Terça, 8.
Eu não desarmo. Daí que tenha outro dia
exposto ao tribunal aqui da vila, o direito que me assiste a ver devolvidos os novecentos
euros que a autarquia me cobrou pelo gasto de água que não gastei. Fui recebido
por um jurista a quem expus os princípios que me norteiam. Antes, porém,
disse-lhe: “Se o senhor me vem dizer que é a lei, eu debando imediatamente.” O jurista
João Manuel Pereira, inteligente e sem teias na cabeça, ouviu-me com um misto
de surpresa e divertimento. A conversa prosseguiu, enfunou de entusiasmo, e no calor
da minha argumentação, pareceu-me vê-lo satisfeito por ter talvez, enfim,
alguém que não está na sua frente passivo e conformado com a justiça dos
homens. A discussão durou mais de uma hora, cruzando valores morais com as leis
gerais da República que não têm em conta as circunstâncias precisas de cada
cidadão, antes se aprumam em torno de princípios administrativos. Porque a
Justiça hoje é uma manta de retalhos, feita à medida das centrais de advocacia
que têm o condão de transformar assassinos e ladrões, corruptos e malfeitores
em santos e honestos cidadãos. Depois há uma justiça para os pobres – esta,
sim, sem palavreado, ligeira ao dizer “está na lei”, “é da lei”, “estamos a
aplicar a lei”; enquanto a outra vai aos confins do mundo, volta e retorna, e
ao fim de muitos anos levanta-se o senhor juiz e clama: “Absolva-se o réu!” Em O juiz Apostolatos ocupo-me da Justiça, faço uma grande reflexão sobre o tema e espero que os meus leitores me acompanhem e a Hegel que quis aproximar o destino humano cristão do ideal antigo.
- Não sei a que propósito, encontrando-me eu na Brasileira, apareceram
duas raparigas por sinal muito airosas, a pedirem-me uma entrevista sobre o 25
de Abril.
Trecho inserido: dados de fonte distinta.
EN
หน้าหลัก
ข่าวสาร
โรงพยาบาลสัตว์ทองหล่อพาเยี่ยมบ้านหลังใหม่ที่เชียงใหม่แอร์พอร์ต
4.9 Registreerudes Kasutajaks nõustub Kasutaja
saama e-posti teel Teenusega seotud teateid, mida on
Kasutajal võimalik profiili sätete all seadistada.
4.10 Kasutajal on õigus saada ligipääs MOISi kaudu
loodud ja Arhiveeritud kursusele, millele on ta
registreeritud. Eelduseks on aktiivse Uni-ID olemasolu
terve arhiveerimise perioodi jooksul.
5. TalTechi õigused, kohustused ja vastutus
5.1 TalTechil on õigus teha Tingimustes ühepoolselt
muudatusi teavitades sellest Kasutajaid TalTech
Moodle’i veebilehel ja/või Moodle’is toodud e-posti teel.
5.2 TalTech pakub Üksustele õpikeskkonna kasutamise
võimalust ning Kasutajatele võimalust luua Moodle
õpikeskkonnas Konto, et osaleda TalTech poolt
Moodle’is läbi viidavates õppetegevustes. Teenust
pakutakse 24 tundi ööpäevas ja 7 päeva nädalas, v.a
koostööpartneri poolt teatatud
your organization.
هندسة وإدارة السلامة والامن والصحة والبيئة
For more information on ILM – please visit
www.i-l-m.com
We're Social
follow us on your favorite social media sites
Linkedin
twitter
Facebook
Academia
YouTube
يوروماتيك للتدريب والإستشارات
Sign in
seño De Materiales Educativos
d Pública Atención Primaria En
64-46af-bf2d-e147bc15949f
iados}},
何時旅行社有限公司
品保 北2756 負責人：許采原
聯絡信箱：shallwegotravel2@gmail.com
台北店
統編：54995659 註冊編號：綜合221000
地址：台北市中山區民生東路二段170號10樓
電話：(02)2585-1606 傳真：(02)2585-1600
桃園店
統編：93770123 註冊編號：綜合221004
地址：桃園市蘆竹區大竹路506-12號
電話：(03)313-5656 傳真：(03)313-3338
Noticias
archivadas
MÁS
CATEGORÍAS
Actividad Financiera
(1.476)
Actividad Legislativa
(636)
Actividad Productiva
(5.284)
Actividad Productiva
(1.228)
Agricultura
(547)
Disseram-me que tinham lá ido na véspera à minha procura e eram
alunas do curso de jornalismo (suponho) na Católica. Declinei o convite e ante
a insistência (a conversa devia ser gravada e filmada) empurrei-as para o
arquitecto Alhero e João Corregedor. O primeiro aceitou, o segundo disse que ia
pensar. Que posso eu dizer sobre o “Dia da Liberdade”! O melhor possível, pois
foi por ele que me bati. Mas depois veio o Primeiro de Maio de 74 e aí passei a
narrar a história de frente para trás. A verdade é esta: enquanto houver
pessoas da minha geração para contar como foi, a democracia balança mas não
cai. A seguir, quando a história for revisitada pelos que hoje dela usufruem,
com as falsidades, ódios e aproveitamento dos que fizeram o 25 de Abril, traçando
a seu modo um período de estrutura ideológica ainda fracturada pelo que
viveram, muita trapalhada se interpõe e só o tempo, esse largo espectro de
bonança, enterrados os protagonistas e o caudal dos acontecimentos expostos a
luz da verdade nua e crua, poderá ser conhecido, imparcial e desapaixonadamente,
o que foi o antes e o pós-25 de Abril de 1974.